Instructions to follow:
Your output should be the lines below from the one with "Калорийность, Компот из" through the one with "Gopalganj: 41266 -> 47275", copied exactly, pictures excluded.

** Opening Input block **

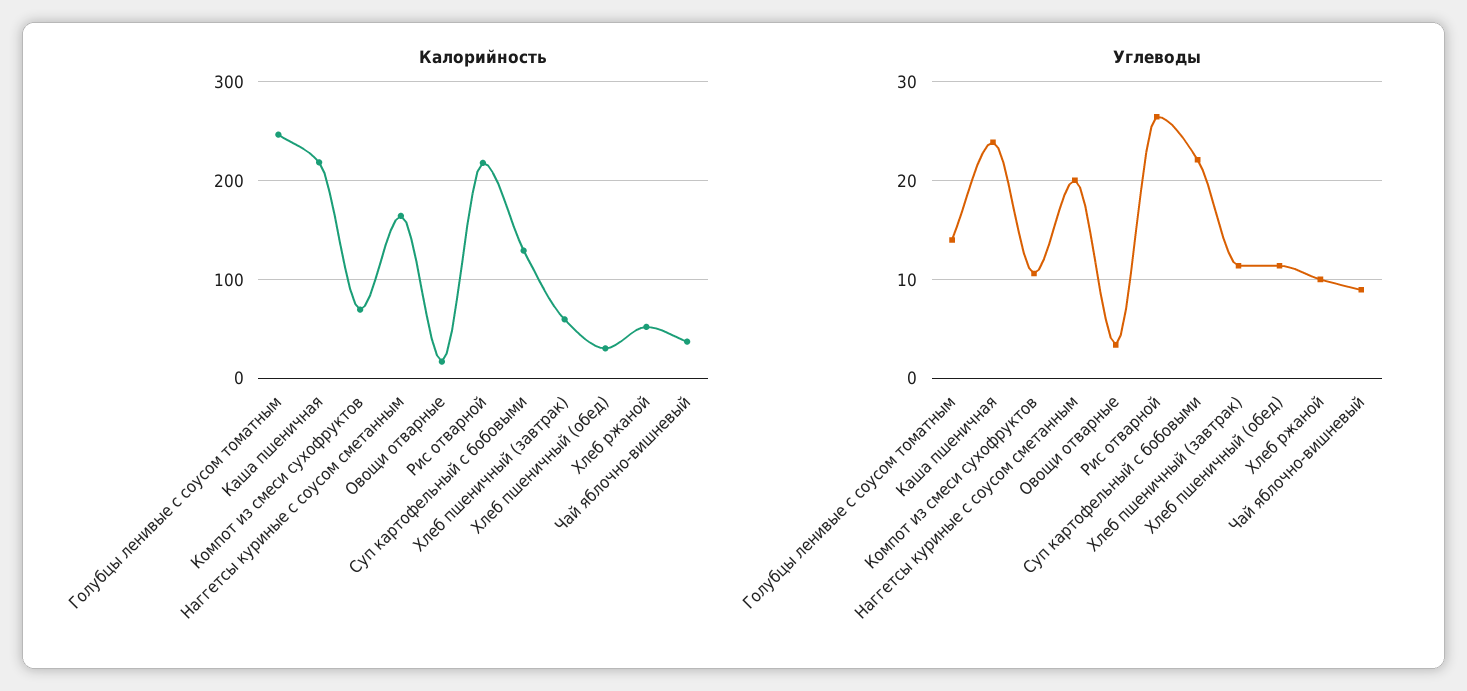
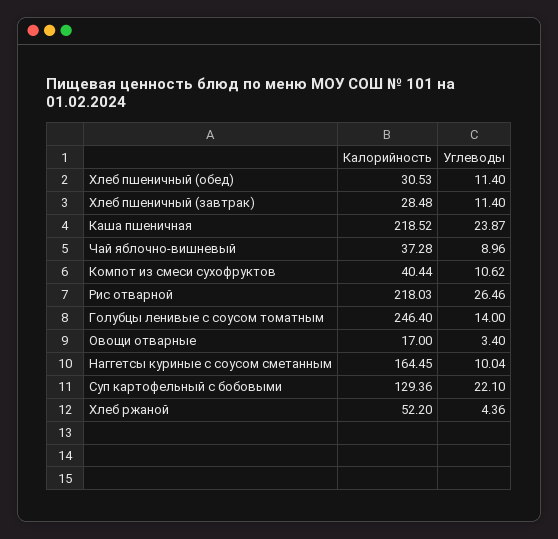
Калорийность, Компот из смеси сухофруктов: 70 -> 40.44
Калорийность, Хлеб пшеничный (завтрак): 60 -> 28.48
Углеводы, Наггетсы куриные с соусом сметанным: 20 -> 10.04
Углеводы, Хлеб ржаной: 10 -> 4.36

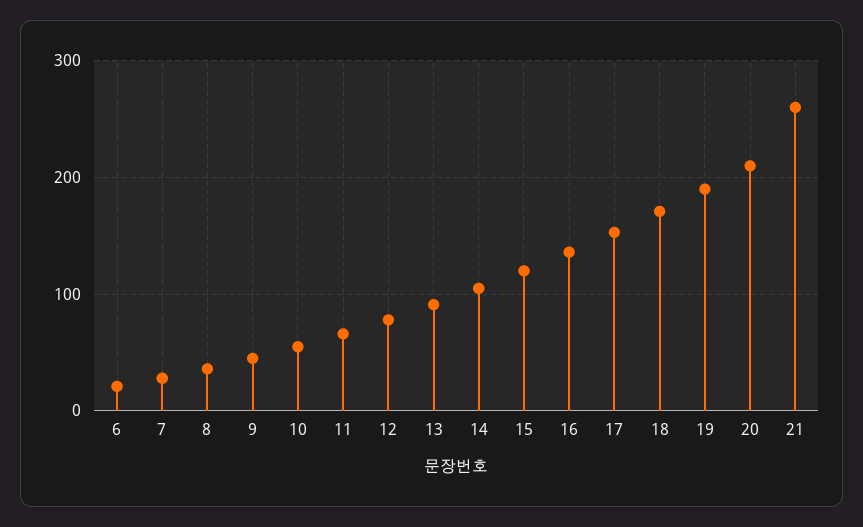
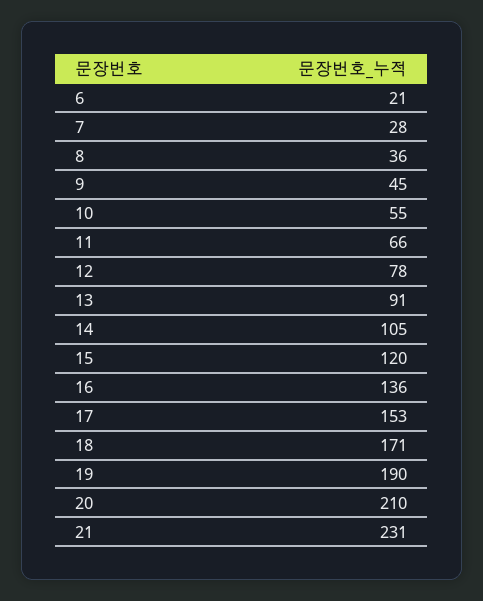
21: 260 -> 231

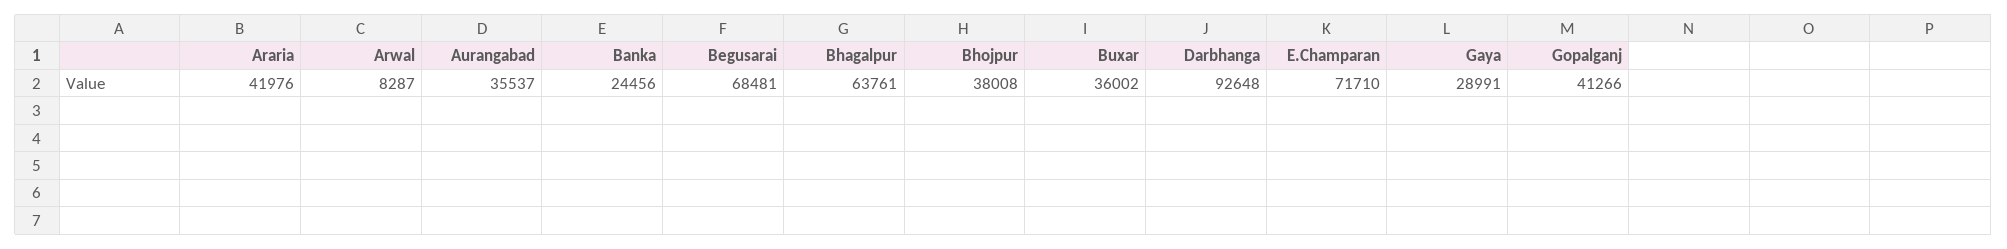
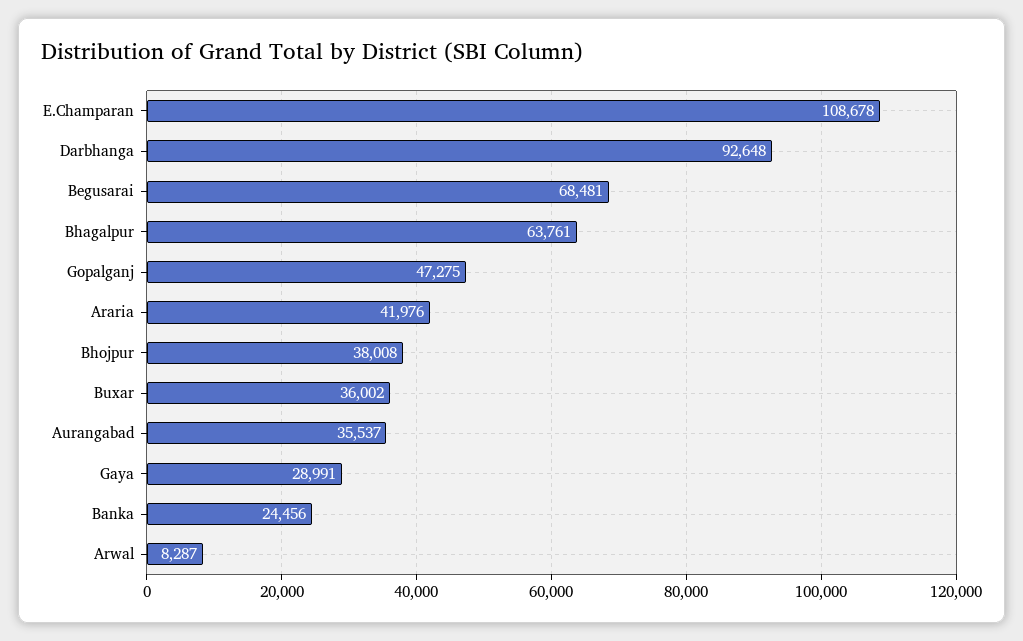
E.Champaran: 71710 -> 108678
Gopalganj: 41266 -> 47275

** Closing Input block **
** Opening Input block **

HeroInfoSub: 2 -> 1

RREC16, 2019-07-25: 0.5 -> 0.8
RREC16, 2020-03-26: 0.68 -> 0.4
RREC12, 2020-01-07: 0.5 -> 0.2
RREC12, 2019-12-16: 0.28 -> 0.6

** Closing Input block **

Result below:
Калорийность, Компот из смеси сухофруктов: 70 -> 40.44
Калорийность, Хлеб пшеничный (завтрак): 60 -> 28.48
Углеводы, Наггетсы куриные с соусом сметанным: 20 -> 10.04
Углеводы, Хлеб ржаной: 10 -> 4.36

21: 260 -> 231

E.Champaran: 71710 -> 108678
Gopalganj: 41266 -> 47275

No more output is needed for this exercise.